The listing below is to be written out word for word, minus its images.

> **Source data**:
....................
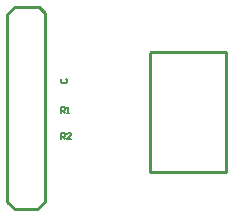
<source format=gto>
%FSLAX23Y23*%
%MOIN*%
G70*
G01*
G75*
%ADD10R,0.118X0.059*%
%ADD11R,0.118X0.039*%
%ADD12R,0.020X0.024*%
%ADD13R,0.024X0.020*%
%ADD14C,0.010*%
%ADD15C,0.060*%
%ADD16C,0.236*%
%ADD17C,0.039*%
%ADD18C,0.005*%
D14*
X950Y210D02*
X1205D01*
X950D02*
Y605D01*
X955Y610D01*
X1205D01*
Y210D02*
Y610D01*
X475Y110D02*
X500Y85D01*
X475Y110D02*
Y735D01*
X500Y760D01*
X580D01*
X600Y740D01*
Y110D02*
Y740D01*
X575Y85D02*
X600Y110D01*
X500Y85D02*
X575D01*
D18*
X658Y518D02*
X655Y515D01*
Y508D01*
X658Y505D01*
X672D01*
X675Y508D01*
Y515D01*
X672Y518D01*
X655Y405D02*
Y425D01*
X665D01*
X668Y422D01*
Y415D01*
X665Y412D01*
X655D01*
X662D02*
X668Y405D01*
X675D02*
X682D01*
X678D01*
Y425D01*
X675Y422D01*
X655Y320D02*
Y340D01*
X665D01*
X668Y337D01*
Y330D01*
X665Y327D01*
X655D01*
X662D02*
X668Y320D01*
X688D02*
X675D01*
X688Y333D01*
Y337D01*
X685Y340D01*
X678D01*
X675Y337D01*
M02*

</source>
....................
> **Solution to this exercise**:
<source format=gto>
%FSLAX23Y23*%
%MOIN*%
G70*
G01*
G75*
%ADD10R,0.118X0.059*%
%ADD11R,0.118X0.039*%
%ADD12R,0.020X0.024*%
%ADD13R,0.024X0.020*%
%ADD14C,0.010*%
%ADD15C,0.060*%
%ADD16C,0.236*%
%ADD17C,0.039*%
%ADD18C,0.005*%
D14*
X950Y210D02*
X1205D01*
X950D02*
Y605D01*
X955Y610D01*
X1205D01*
Y210D02*
Y610D01*
X475Y110D02*
X500Y85D01*
X475Y110D02*
Y735D01*
X500Y760D01*
X580D01*
X600Y740D01*
Y110D02*
Y740D01*
X575Y85D02*
X600Y110D01*
X500Y85D02*
X575D01*
D18*
X658Y518D02*
X655Y515D01*
Y508D01*
X658Y505D01*
X672D01*
X675Y508D01*
Y515D01*
X672Y518D01*
X655Y405D02*
Y425D01*
X665D01*
X668Y422D01*
Y415D01*
X665Y412D01*
X655D01*
X662D02*
X668Y405D01*
X675D02*
X682D01*
X678D01*
Y425D01*
X675Y422D01*
X655Y320D02*
Y340D01*
X665D01*
X668Y337D01*
Y330D01*
X665Y327D01*
X655D01*
X662D02*
X668Y320D01*
X688D02*
X675D01*
X688Y333D01*
Y337D01*
X685Y340D01*
X678D01*
X675Y337D01*
M02*

</source>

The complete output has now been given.